[DOCUMENT PASSAGE]:
We’ll get the historical disclaimer out of the way first: INDYCAR (then IRL) first raced at The Milwaukee Mile in 2004, but the track’s history itself is substantially longer. After all, it is the oldest continually operating speedway in North America, after opening in 1903.
Drivers in this year’s Milwaukee IndyFest have history at the track dating back to 1996 – Tony Kanaan and Helio Castroneves made their first starts at the legendary one-mile oval in the Indy Lights race there that year. Dario Franchitti made his Milwaukee debut in the CART race there in 1997.
But in IRL, then INDYCAR-sanctioned races, only teams from the IZOD IndyCar Series’ generally accepted “Big three” teams – Andretti Autosport, Team Penske and Target Chip Ganassi Racing – have won races at the Mile.
Champ Car did run concurrently at the track from 2004 to 2006, with wins taken by Ryan Hunter-Reay (his second of his career, first on an oval), Paul Tracy and Sebastien Bourdais in those three seasons. Bourdais’ win for Newman/Haas is the last at Milwaukee outside the Andretti, Penske, and Ganassi stables.

[EXERCISES TO COMPLETE]:
• A. Answer these questions from the Milwaukee Mile passage, one line each:
(i) In what year did the Milwaukee Mile open?
(ii) In which race, and in what year, did Dario Franchitti make his Milwaukee debut?
(iii) For which team did Sebastien Bourdais take his Milwaukee win?
• B. List every driver named in the Milwaukee Mile passage.
• C. Extend the Milwaukee Mile passage with new text that begins after its final sentence.

[INFORMATION GIVEN]:

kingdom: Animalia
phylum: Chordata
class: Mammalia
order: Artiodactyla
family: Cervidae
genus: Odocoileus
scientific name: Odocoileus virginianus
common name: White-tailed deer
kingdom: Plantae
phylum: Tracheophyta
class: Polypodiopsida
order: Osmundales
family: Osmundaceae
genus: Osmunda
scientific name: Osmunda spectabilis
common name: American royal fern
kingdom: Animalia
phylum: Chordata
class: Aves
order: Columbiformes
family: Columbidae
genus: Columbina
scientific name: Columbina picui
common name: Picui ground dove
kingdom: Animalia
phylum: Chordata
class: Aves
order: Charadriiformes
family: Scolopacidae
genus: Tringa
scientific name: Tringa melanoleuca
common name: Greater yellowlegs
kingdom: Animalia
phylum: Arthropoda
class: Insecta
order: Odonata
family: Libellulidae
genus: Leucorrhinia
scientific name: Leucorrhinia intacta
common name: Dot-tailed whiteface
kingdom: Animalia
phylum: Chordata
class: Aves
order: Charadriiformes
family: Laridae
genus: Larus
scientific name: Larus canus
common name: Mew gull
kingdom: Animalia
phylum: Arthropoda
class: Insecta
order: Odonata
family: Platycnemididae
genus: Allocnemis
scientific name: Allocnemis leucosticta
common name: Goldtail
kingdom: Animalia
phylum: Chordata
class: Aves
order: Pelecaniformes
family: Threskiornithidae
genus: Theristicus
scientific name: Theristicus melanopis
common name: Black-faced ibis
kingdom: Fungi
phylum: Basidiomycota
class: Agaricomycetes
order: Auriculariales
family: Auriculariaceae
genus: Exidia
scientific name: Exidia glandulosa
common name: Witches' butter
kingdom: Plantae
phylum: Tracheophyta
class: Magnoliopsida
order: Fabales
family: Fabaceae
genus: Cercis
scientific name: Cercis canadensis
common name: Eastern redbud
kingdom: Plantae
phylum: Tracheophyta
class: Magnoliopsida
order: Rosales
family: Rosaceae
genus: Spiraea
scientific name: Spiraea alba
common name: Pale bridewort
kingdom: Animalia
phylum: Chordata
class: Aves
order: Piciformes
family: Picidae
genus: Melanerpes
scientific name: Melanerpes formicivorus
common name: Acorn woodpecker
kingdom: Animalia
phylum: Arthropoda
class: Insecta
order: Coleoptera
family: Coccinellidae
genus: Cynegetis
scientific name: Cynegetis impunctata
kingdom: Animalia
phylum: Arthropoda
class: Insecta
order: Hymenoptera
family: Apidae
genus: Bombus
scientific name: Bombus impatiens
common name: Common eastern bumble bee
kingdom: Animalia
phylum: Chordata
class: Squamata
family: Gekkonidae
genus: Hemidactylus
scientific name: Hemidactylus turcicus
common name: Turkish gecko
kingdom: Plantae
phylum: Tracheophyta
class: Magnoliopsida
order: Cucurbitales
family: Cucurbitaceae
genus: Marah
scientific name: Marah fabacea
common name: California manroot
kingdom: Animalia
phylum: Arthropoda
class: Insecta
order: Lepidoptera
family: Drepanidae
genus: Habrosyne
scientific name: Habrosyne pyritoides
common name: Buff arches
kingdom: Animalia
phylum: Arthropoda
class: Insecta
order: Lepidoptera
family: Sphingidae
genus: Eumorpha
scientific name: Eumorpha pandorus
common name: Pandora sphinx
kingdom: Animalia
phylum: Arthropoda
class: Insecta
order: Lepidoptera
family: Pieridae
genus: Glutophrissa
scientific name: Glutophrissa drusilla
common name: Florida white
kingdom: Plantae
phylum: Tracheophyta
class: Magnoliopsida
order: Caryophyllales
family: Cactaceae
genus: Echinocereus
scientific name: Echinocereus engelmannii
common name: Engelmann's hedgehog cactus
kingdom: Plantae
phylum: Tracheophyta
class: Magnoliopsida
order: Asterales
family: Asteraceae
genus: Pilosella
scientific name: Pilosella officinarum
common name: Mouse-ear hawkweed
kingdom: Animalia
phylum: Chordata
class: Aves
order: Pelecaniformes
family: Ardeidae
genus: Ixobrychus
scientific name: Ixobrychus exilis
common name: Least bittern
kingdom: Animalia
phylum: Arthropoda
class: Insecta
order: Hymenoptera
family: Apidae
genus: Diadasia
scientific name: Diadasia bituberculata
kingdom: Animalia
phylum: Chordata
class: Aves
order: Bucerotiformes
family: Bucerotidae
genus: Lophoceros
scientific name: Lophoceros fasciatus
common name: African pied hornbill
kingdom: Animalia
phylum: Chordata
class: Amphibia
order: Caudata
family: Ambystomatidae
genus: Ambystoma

[EXERCISE RESULTS]:
• A.
(i) 1903
(ii) The CART race in 1997
(iii) Newman/Haas

• B.
Tony Kanaan
Helio Castroneves
Dario Franchitti
Ryan Hunter-Reay
Paul Tracy
Sebastien Bourdais

• C.
Franchitti took the first IRL-sanctioned win in 2004, a career-rejuvenating first win since a back injury suffered in 2003 cost him the second half of that season. Sam Hornish Jr. won in 2005 for Penske, with Tony Kanaan scoring each of the next two wins for Andretti in 2006 and 2007.
Ryan Briscoe scored his first ever, and Penske’s 300th as an organization, win in 2008. Target Chip Ganassi Racing dominated the next two Milwaukee races (Scott Dixon in 2009, Franchitti in 2011), although 2010 the track was temporarily closed as it went through financial straits.
Things came right for Hunter-Reay last year, scoring his second Milwaukee win in the first race promoted by Andretti Sports Marketing.
This year is a pivotal one for the race as it marks the first time in five years that the same promoter has done the event in consecutive years; a second successive win for “RHR” or one by one of his three Andretti Autosport teammates would look good.
ASM is also batting a perfect two-for-two in races it has promoted, as Hunter-Reay won not only Milwaukee but also Baltimore last year.
You’ll notice Castroneves’ name has been decidedly absent from this piece to this point. Milwaukee’s been something of a bogey track for him, and he has yet to better a runner-up finish set in his rookie season of CART, in 1998!
Castroneves – and the rest of the field outside the “Big three” – will be looking to topple the empire that has thus far reined over Milwaukee in the last decade.